Supplied material →

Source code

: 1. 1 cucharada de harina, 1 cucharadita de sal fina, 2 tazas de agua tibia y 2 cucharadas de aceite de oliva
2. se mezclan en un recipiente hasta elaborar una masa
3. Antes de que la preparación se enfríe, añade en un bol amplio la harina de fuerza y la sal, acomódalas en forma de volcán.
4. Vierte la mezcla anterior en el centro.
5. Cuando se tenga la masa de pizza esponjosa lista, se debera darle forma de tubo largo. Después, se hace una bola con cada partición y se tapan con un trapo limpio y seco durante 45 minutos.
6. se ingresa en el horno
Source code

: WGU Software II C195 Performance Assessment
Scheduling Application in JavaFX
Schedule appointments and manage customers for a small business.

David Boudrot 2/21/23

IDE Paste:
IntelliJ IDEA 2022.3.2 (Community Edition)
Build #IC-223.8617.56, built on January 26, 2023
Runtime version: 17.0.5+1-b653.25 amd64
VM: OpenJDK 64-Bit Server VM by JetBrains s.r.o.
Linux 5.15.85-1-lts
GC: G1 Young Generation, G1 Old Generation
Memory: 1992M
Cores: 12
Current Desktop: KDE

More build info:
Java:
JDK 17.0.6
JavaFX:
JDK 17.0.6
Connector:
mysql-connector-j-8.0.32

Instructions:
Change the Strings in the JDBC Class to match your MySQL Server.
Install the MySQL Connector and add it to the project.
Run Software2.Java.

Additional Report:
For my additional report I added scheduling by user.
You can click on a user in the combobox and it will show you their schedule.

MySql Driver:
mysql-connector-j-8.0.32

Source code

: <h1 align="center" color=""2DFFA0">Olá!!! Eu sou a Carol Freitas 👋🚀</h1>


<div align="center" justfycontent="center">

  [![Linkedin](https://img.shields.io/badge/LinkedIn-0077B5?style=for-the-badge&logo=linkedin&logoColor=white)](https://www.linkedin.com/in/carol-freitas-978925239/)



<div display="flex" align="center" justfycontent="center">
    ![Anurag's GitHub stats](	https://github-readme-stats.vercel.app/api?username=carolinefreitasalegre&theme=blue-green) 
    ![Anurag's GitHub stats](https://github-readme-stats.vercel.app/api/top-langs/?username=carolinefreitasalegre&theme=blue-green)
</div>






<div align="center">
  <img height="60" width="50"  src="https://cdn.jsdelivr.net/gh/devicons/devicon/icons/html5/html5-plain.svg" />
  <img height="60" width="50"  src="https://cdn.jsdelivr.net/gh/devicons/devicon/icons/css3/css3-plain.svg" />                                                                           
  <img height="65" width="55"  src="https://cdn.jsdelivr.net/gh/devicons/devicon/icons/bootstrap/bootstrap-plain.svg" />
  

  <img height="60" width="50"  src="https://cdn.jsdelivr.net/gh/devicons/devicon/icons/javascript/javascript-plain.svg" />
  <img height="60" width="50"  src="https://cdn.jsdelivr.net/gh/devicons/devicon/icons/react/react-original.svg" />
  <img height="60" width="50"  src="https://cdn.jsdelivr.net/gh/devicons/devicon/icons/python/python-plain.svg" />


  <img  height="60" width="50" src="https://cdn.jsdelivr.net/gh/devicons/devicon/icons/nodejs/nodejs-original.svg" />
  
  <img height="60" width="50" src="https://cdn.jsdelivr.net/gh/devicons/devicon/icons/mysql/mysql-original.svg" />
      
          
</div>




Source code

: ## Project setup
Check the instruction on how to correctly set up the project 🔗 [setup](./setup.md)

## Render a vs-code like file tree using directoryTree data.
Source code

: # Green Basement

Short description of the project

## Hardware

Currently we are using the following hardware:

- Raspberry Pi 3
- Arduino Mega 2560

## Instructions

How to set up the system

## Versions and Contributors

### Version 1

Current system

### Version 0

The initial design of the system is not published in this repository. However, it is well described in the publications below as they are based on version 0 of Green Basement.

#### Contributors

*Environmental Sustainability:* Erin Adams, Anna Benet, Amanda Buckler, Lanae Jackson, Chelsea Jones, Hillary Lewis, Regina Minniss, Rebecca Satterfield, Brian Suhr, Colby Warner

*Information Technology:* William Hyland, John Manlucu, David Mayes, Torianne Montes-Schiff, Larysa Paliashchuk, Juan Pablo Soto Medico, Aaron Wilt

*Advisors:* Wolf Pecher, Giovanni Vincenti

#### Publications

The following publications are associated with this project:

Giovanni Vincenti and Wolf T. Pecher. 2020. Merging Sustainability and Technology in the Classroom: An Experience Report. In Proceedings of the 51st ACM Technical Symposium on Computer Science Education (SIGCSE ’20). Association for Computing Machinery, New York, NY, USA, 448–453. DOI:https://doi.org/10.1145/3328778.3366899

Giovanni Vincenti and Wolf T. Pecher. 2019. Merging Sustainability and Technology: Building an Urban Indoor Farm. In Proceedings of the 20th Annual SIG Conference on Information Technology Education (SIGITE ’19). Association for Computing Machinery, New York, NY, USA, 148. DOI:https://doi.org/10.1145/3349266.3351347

Exercise brief → In the listing above, show every line with the word "justfycontent".

Result →
<div align="center" justfycontent="center">
<div display="flex" align="center" justfycontent="center">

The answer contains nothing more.